[Information]

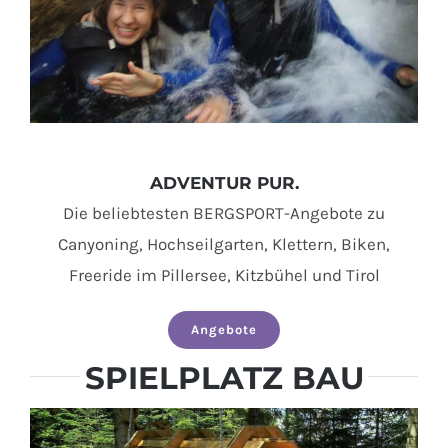
ADVENTUR PUR.
Die beliebtesten BERGSPORT-Angebote zu
Canyoning, Hochseilgarten, Klettern, Biken,
Freeride im Pillersee, Kitzbühel und Tirol
Angebote
SPIELPLATZ BAU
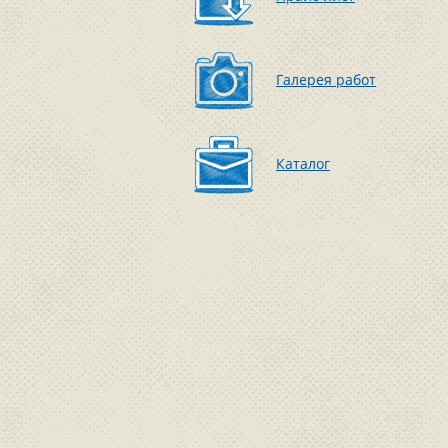
Галерея работ
Каталог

[/Information]

## Work order:
Copy every line above in which the string "Angebote" shows up.

## Exercise output:
Die beliebtesten BERGSPORT-Angebote zu
Angebote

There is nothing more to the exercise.